Supplied material:
▼▼▼

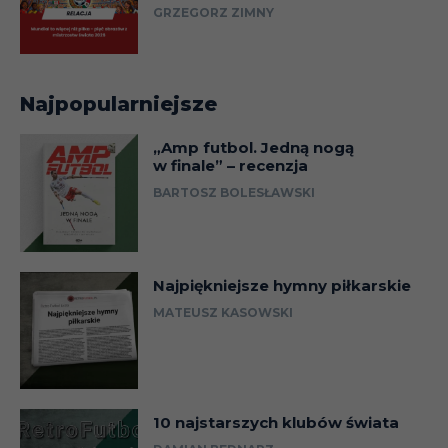
GRZEGORZ ZIMNY
Najpopularniejsze
„Amp futbol. Jedną nogą
w finale” – recenzja
BARTOSZ BOLESŁAWSKI
Najpiękniejsze hymny piłkarskie
MATEUSZ KASOWSKI
10 najstarszych klubów świata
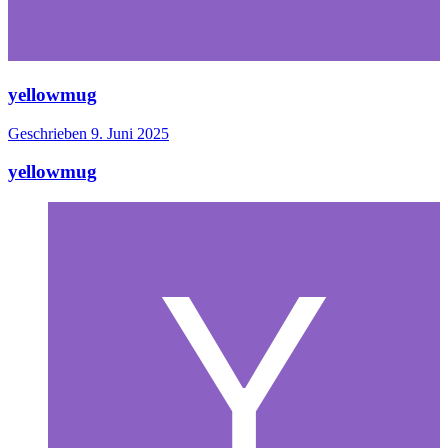
yellowmug
Geschrieben
9. Juni 2025
yellowmug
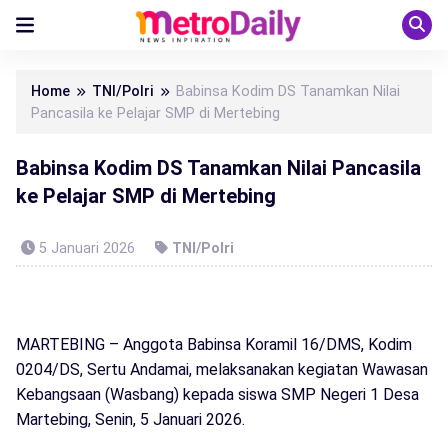
Home
TNI/Polri
Babinsa Kodim DS Tanamkan Nilai
Pancasila ke Pelajar SMP di Mertebing
Babinsa Kodim DS Tanamkan Nilai Pancasila
ke Pelajar SMP di Mertebing
5 Januari 2026
TNI/Polri
MARTEBING – Anggota Babinsa Koramil 16/DMS, Kodim
0204/DS, Sertu Andamai, melaksanakan kegiatan Wawasan
Kebangsaan (Wasbang) kepada siswa SMP Negeri 1 Desa
Martebing, Senin, 5 Januari 2026.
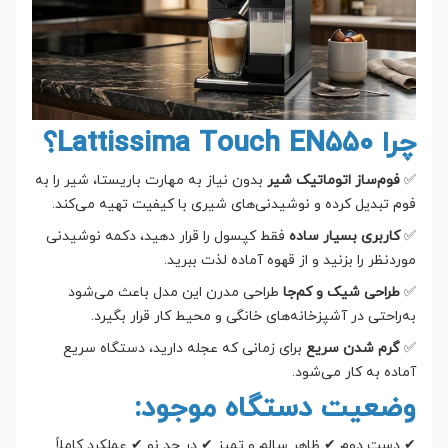
چرا Lattissima Touch EN550؟
✅
فوم‌ساز اتوماتیک شیر
بدون نیاز به مهارت باریستا، شیر را به
فوم تبدیل کرده و نوشیدنی‌های شیری با کیفیت تهیه می‌کند.
✅
کاربری بسیار ساده
فقط کپسول را قرار دهید، دکمه نوشیدنی
موردنظر را بزنید و از قهوه آماده لذت ببرید.
✅
طراحی شیک و کم‌جا
طراحی مدرن این مدل باعث می‌شود
به‌راحتی در آشپزخانه‌های خانگی و محیط کار قرار بگیرد.
✅
گرم شدن سریع
برای زمانی که عجله دارید، دستگاه سریع
آماده به کار می‌شود.
وضعیت دستگاه موجود:
✔ دست دوم ✔ ظاهر سالم و تمیز ✔ در حد نو ✔ عملکرد کاملاً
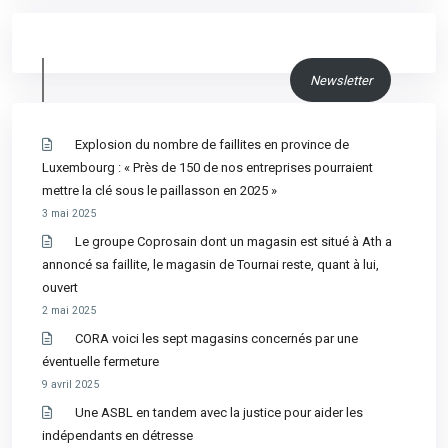
Newsletter
Explosion du nombre de faillites en province de
Luxembourg : « Près de 150 de nos entreprises pourraient
mettre la clé sous le paillasson en 2025 »
3 mai 2025
Le groupe Coprosain dont un magasin est situé à Ath a
annoncé sa faillite, le magasin de Tournai reste, quant à lui,
ouvert
2 mai 2025
CORA voici les sept magasins concernés par une
éventuelle fermeture
9 avril 2025
Une ASBL en tandem avec la justice pour aider les
indépendants en détresse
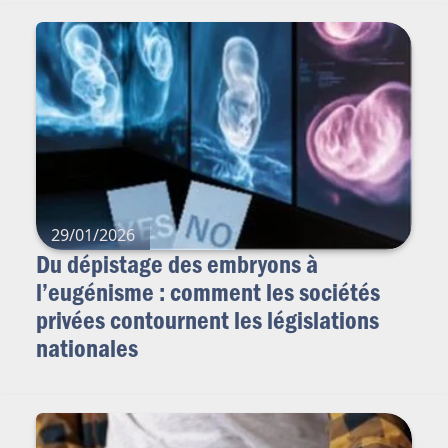
29/01/2026
Du dépistage des embryons à
l’eugénisme : comment les sociétés
privées contournent les législations
nationales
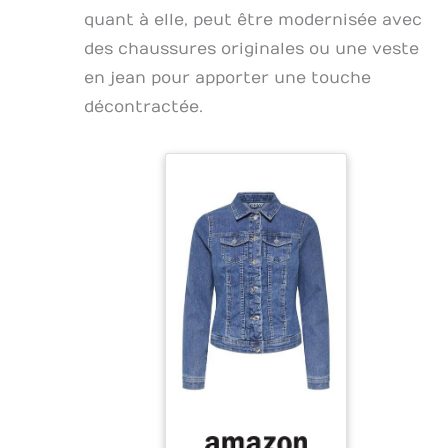
quant à elle, peut être modernisée avec
des chaussures originales ou une veste
en jean pour apporter une touche
décontractée.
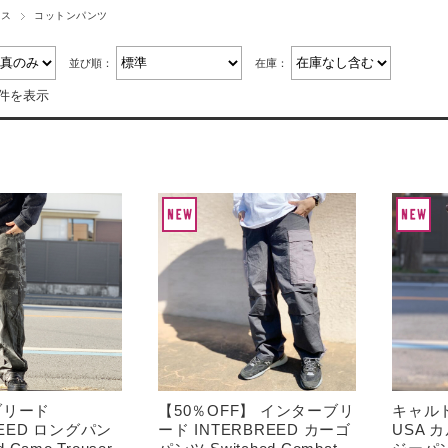
ムス
コットンパンツ
並び順：
在庫：
3件を表示
ブリード
【50％OFF】 インターブリ
キャルト
REED ロングパン
ード INTERBREED カーゴ
USA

▲▲▲

Exercise instructions:
Rewrite the text of all the entries above, changing "yellowmug" to "bluemug" and keeping everything else the same. Leave the pictures out of your answer.

Answer space:
GRZEGORZ ZIMNY
Najpopularniejsze
„Amp futbol. Jedną nogą
w finale” – recenzja
BARTOSZ BOLESŁAWSKI
Najpiękniejsze hymny piłkarskie
MATEUSZ KASOWSKI
10 najstarszych klubów świata
bluemug
Geschrieben
9. Juni 2025
bluemug
Home
TNI/Polri
Babinsa Kodim DS Tanamkan Nilai
Pancasila ke Pelajar SMP di Mertebing
Babinsa Kodim DS Tanamkan Nilai Pancasila
ke Pelajar SMP di Mertebing
5 Januari 2026
TNI/Polri
MARTEBING – Anggota Babinsa Koramil 16/DMS, Kodim
0204/DS, Sertu Andamai, melaksanakan kegiatan Wawasan
Kebangsaan (Wasbang) kepada siswa SMP Negeri 1 Desa
Martebing, Senin, 5 Januari 2026.
چرا Lattissima Touch EN550؟
✅
فوم‌ساز اتوماتیک شیر
بدون نیاز به مهارت باریستا، شیر را به
فوم تبدیل کرده و نوشیدنی‌های شیری با کیفیت تهیه می‌کند.
✅
کاربری بسیار ساده
فقط کپسول را قرار دهید، دکمه نوشیدنی
موردنظر را بزنید و از قهوه آماده لذت ببرید.
✅
طراحی شیک و کم‌جا
طراحی مدرن این مدل باعث می‌شود
به‌راحتی در آشپزخانه‌های خانگی و محیط کار قرار بگیرد.
✅
گرم شدن سریع
برای زمانی که عجله دارید، دستگاه سریع
آماده به کار می‌شود.
وضعیت دستگاه موجود:
✔ دست دوم ✔ ظاهر سالم و تمیز ✔ در حد نو ✔ عملکرد کاملاً
Newsletter
Explosion du nombre de faillites en province de
Luxembourg : « Près de 150 de nos entreprises pourraient
mettre la clé sous le paillasson en 2025 »
3 mai 2025
Le groupe Coprosain dont un magasin est situé à Ath a
annoncé sa faillite, le magasin de Tournai reste, quant à lui,
ouvert
2 mai 2025
CORA voici les sept magasins concernés par une
éventuelle fermeture
9 avril 2025
Une ASBL en tandem avec la justice pour aider les
indépendants en détresse
29/01/2026
Du dépistage des embryons à
l’eugénisme : comment les sociétés
privées contournent les législations
nationales
quant à elle, peut être modernisée avec
des chaussures originales ou une veste
en jean pour apporter une touche
décontractée.
ムス
コットンパンツ
並び順：
在庫：
3件を表示
ブリード
【50％OFF】 インターブリ
キャルト
REED ロングパン
ード INTERBREED カーゴ
USA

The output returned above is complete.